In the year since, she had not eaten a kernel. She pulled the lever now and they gushed into her bag, a hundred, a thousand. She got on the plane and ate steadily, sneaking the sugar-soft kernels into her mouth one by one and letting them dissolve until her teeth ached and her head felt as if it would balloon up and float away. Queasy, full, she refused the meals when they came. She started a movie and turned it off. She sat washed by waves of guilt, guilt she’d felt many times this past year as she remembered that she and her husband, in truth, had always loved each other best when they were apart. And now it was for always. She closed her eyes.

She felt her computer bag between her feet. She hadn’t even thought yet about the job. What with getting her visa, collecting a sample for Matt from the hospital where he had banked blood, delivering it to the DNA lab, getting the collection kit, packing, speeding to the airport – with all this she had not given the first thought to her interview with the chef. Actually it had been a relief to have to move so fast. Grief, which had become half-comforting to her, almost a companion, had seemed finally to take a step back. She felt like a person again, even if she barely made it to the gate on time with her carry-on.

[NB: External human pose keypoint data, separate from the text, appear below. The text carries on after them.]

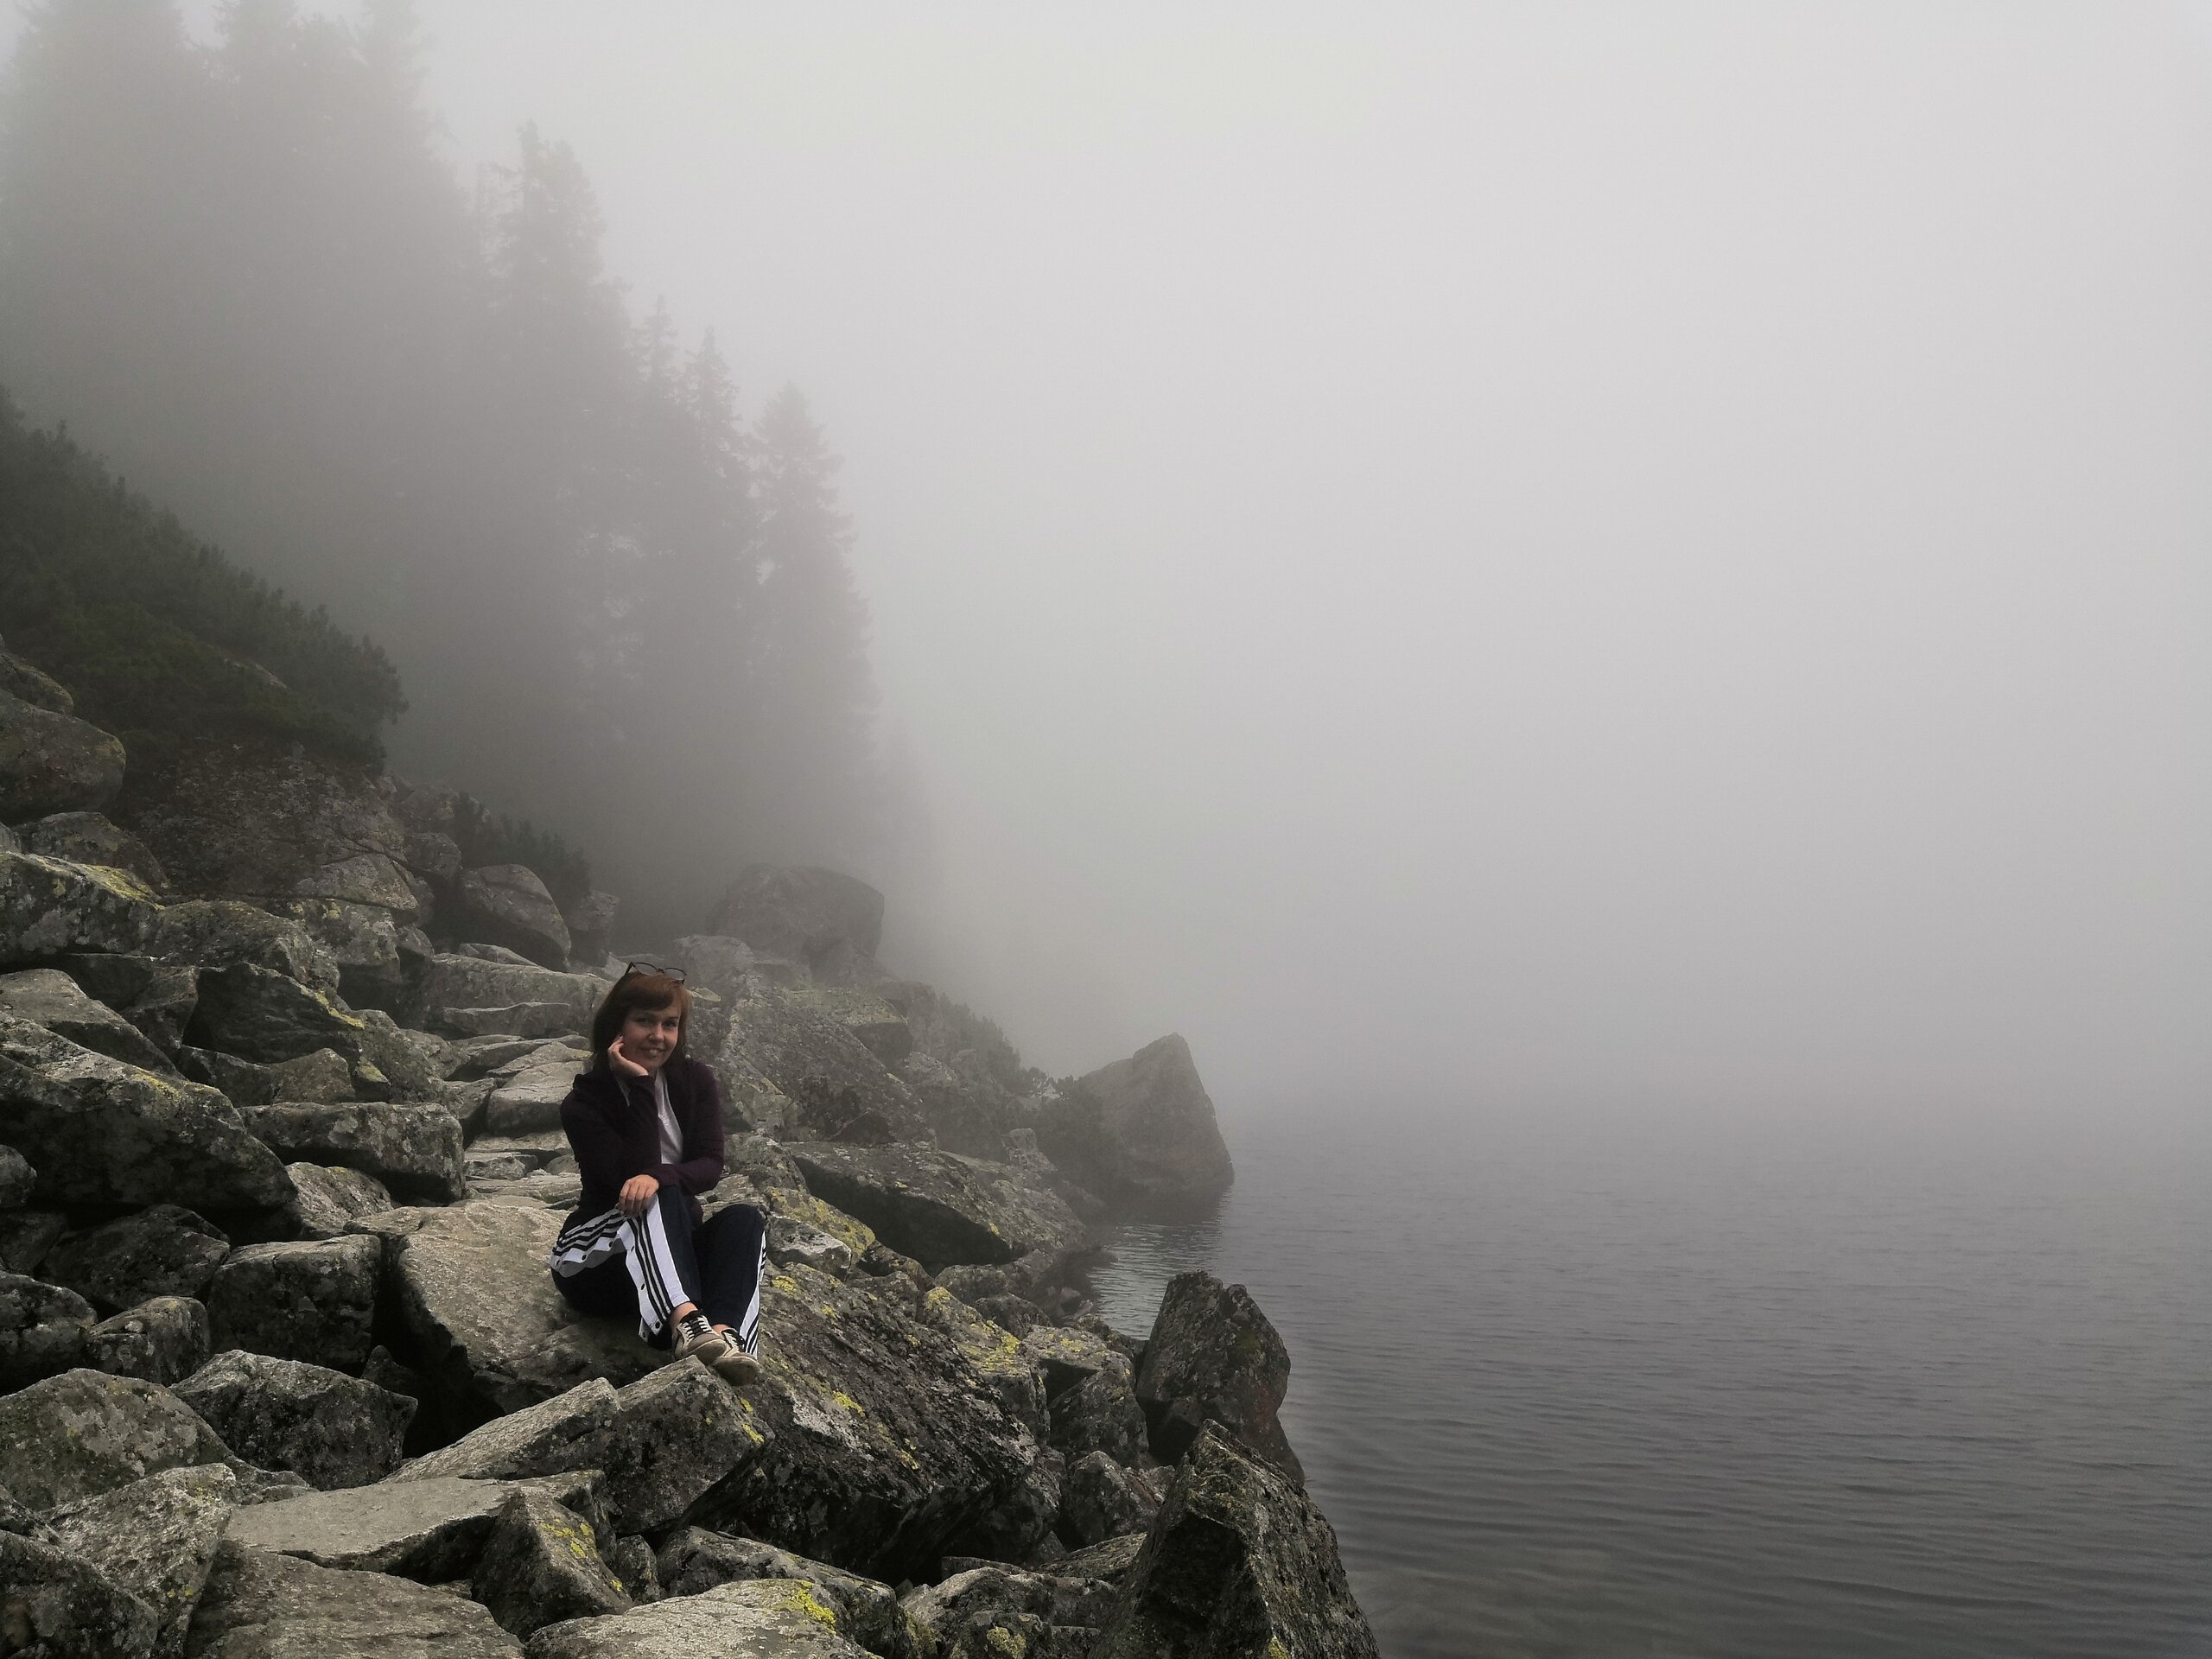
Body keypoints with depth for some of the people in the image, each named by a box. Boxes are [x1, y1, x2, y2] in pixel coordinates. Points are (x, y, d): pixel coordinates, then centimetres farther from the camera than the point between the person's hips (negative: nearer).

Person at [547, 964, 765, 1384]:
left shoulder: (696, 1081, 1)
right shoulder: (584, 1104, -11)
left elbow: (710, 1166, -11)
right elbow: (630, 1178, -23)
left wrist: (658, 1177, -34)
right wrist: (641, 1087, -25)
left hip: (678, 1251, 4)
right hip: (596, 1260, -4)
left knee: (744, 1218, -26)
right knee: (659, 1200, -34)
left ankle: (724, 1333, -54)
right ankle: (686, 1322, -59)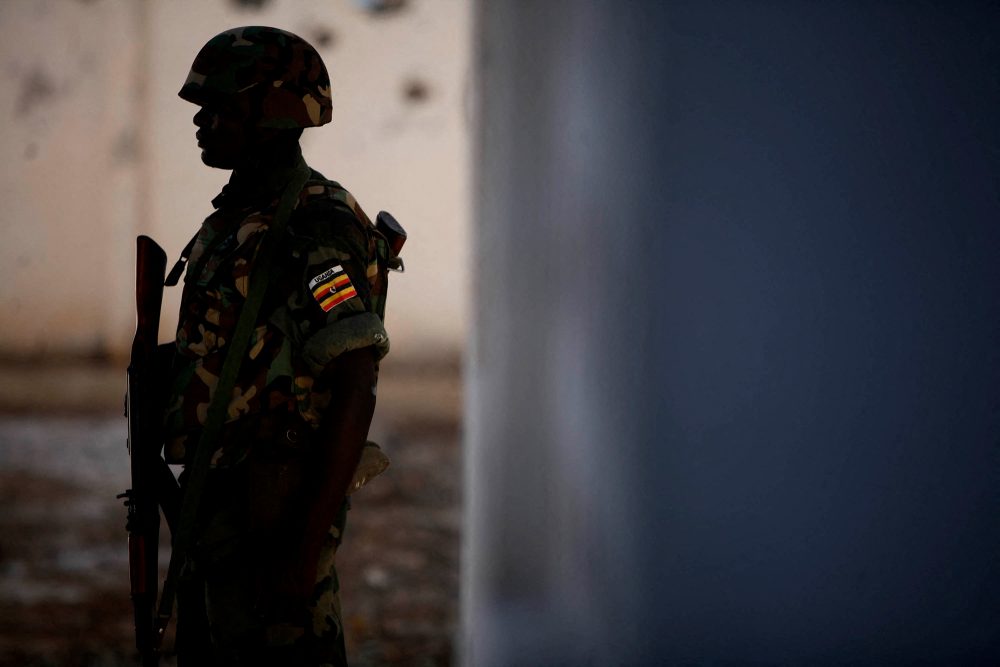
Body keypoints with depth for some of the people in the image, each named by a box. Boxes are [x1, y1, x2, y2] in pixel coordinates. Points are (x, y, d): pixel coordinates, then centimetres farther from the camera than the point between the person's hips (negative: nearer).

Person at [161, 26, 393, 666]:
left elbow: (355, 392, -21)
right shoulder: (236, 224, 15)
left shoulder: (318, 231, -16)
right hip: (218, 509, 10)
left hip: (275, 513, -10)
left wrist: (305, 547, -25)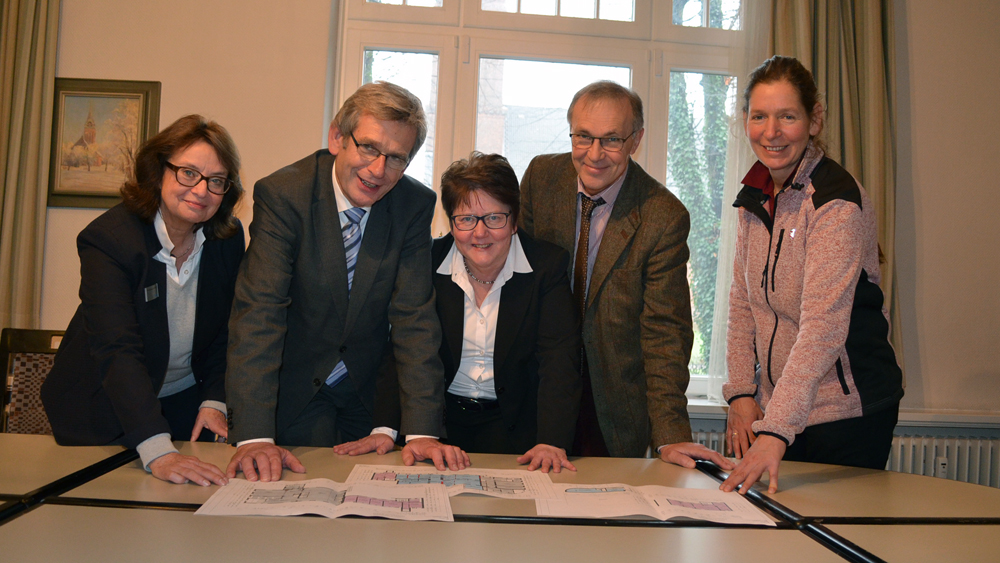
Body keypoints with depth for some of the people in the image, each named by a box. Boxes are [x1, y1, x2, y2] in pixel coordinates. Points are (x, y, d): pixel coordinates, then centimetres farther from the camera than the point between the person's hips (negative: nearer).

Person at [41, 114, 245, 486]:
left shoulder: (229, 238, -9)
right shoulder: (107, 239, -24)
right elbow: (118, 351, -35)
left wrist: (214, 400, -8)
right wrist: (158, 452, -45)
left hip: (186, 400, 4)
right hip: (101, 413, -3)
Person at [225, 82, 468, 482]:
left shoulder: (415, 206, -12)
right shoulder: (281, 195, -20)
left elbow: (415, 318, -14)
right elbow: (258, 311, -27)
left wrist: (423, 431, -22)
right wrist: (254, 436, -36)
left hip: (369, 391, 3)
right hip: (294, 388, -3)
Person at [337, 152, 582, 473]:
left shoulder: (548, 265, -8)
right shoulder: (427, 263, -5)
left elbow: (559, 357, -15)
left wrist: (552, 441, -27)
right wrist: (386, 428, -17)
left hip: (514, 420, -1)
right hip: (442, 415, 1)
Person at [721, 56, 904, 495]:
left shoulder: (838, 201, -18)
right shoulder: (753, 197, 4)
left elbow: (823, 326, -29)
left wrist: (776, 430, -36)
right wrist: (741, 393, -1)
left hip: (846, 410, -6)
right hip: (775, 407, 6)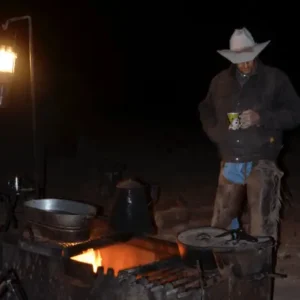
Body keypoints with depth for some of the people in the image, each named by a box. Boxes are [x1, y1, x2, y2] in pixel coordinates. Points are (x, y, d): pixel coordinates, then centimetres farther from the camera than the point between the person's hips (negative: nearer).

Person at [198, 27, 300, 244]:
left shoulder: (275, 79, 0)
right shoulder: (221, 81, 10)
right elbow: (206, 111, 23)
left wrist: (262, 118, -16)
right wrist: (217, 134, 4)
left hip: (262, 163, -4)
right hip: (230, 162, 4)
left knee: (262, 228, -3)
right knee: (221, 224, 12)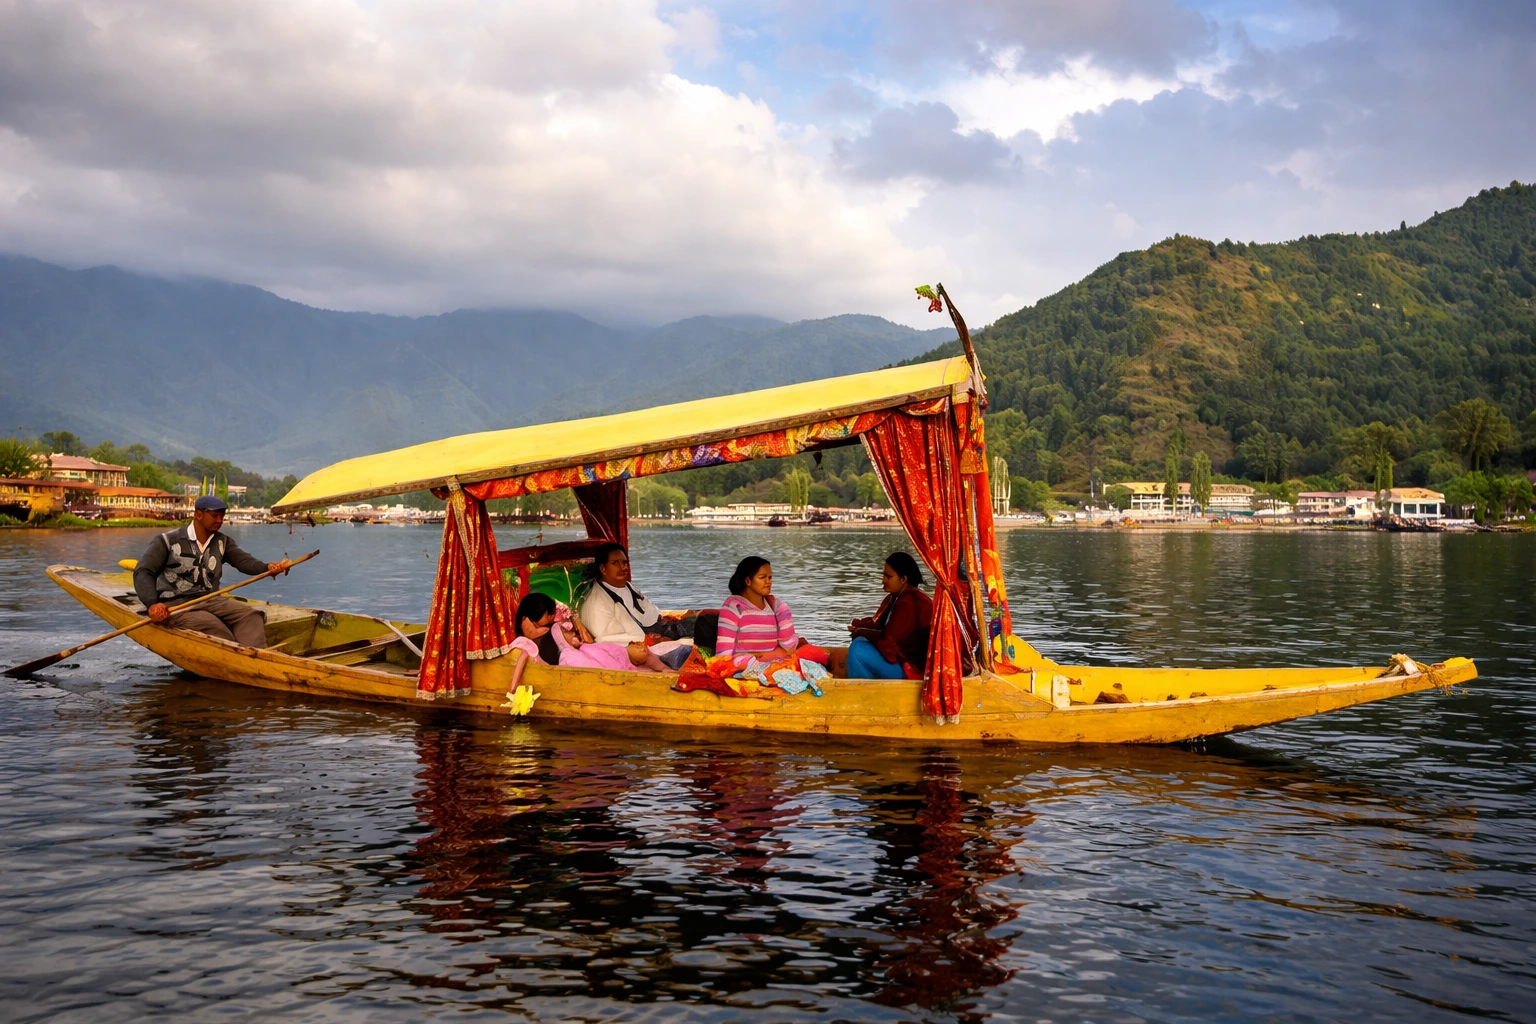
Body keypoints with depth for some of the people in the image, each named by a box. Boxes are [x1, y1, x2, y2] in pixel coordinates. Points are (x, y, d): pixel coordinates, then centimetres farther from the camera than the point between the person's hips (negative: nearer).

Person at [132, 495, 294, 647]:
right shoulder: (168, 541, 0)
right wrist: (152, 604, -26)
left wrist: (268, 567, -26)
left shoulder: (223, 542, 14)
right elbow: (142, 572, -6)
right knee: (212, 626, -34)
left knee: (252, 614, -22)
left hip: (211, 601, 5)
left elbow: (244, 560, -2)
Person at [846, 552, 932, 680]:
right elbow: (878, 622, 15)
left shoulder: (908, 603, -22)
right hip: (901, 656, 11)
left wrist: (861, 632, -7)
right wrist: (860, 625, -6)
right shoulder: (896, 598, 10)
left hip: (911, 668, -11)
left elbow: (888, 639, -22)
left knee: (859, 650, -19)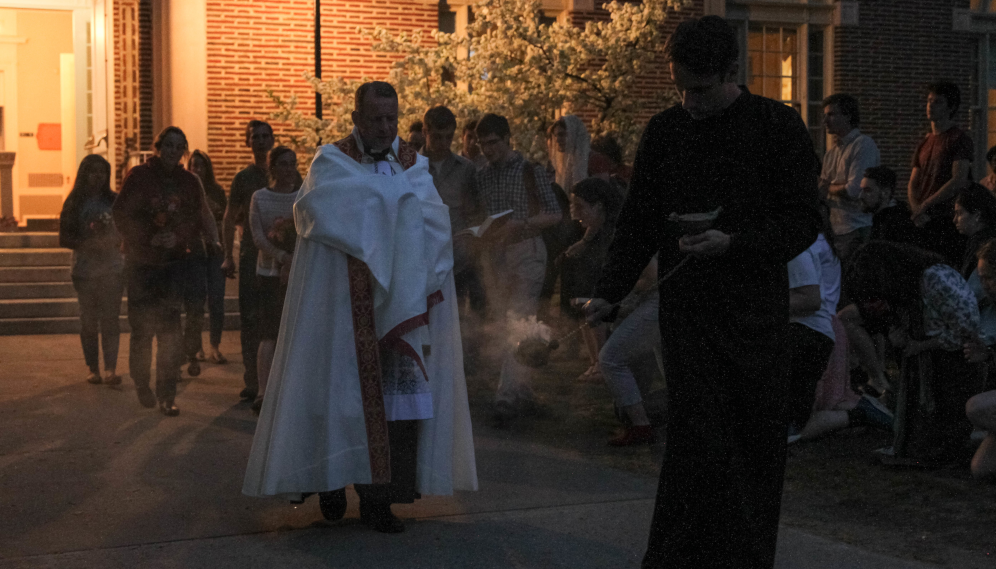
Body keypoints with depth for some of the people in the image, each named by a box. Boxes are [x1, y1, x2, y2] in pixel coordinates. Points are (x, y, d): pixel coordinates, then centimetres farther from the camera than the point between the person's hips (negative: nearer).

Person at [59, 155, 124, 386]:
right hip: (84, 269, 0)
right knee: (88, 320, 2)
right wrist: (87, 244, -15)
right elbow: (64, 239, 1)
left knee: (110, 319, -9)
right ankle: (93, 369, 11)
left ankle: (110, 369, -14)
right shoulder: (75, 203, 5)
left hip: (112, 269, 0)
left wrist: (114, 241, -9)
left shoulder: (114, 201, 9)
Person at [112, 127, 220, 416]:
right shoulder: (138, 176, -2)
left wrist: (178, 238, -8)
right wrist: (150, 237, -15)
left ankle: (167, 395, -4)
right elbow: (121, 215, -5)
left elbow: (200, 219, 9)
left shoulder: (189, 182, 6)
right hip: (141, 262, -1)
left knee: (170, 332, -8)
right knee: (142, 328, 4)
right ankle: (142, 384, 26)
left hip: (173, 262, 1)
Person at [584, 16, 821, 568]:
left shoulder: (778, 126, 0)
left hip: (757, 311, 0)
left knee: (758, 445, 5)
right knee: (699, 445, -8)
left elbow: (804, 223, -2)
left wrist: (732, 243, -16)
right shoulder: (664, 131, 7)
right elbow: (639, 223, 10)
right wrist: (608, 291, -2)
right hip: (688, 310, 0)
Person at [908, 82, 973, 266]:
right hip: (922, 222, 6)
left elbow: (958, 181, -12)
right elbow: (913, 184, 17)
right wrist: (916, 210, -3)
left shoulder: (960, 139, -2)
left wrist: (925, 206, -11)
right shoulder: (925, 142, 19)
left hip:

Then she was strapped in, with her candy corn. She attempted to face the situation. Was it possible? Could the claim be true? She let her mind roll back once again. She lingered over every bump, every moment of discord; she knew where each one was located. They were all inside her, arranged since his death alongside love, rue, and affection. She threaded through them now. Another woman? A child? It just wasn’t possible to believe he could have kept it from her. He was such a confessor. It was a joke among people who knew him. This was the kind of thing he could never, ever have kept to himself.

Especially since the question of children was one that came up between the two of them. Originally they were both in agreement. They did not want children. Halfway through their decade together, though, Matt changed his mind.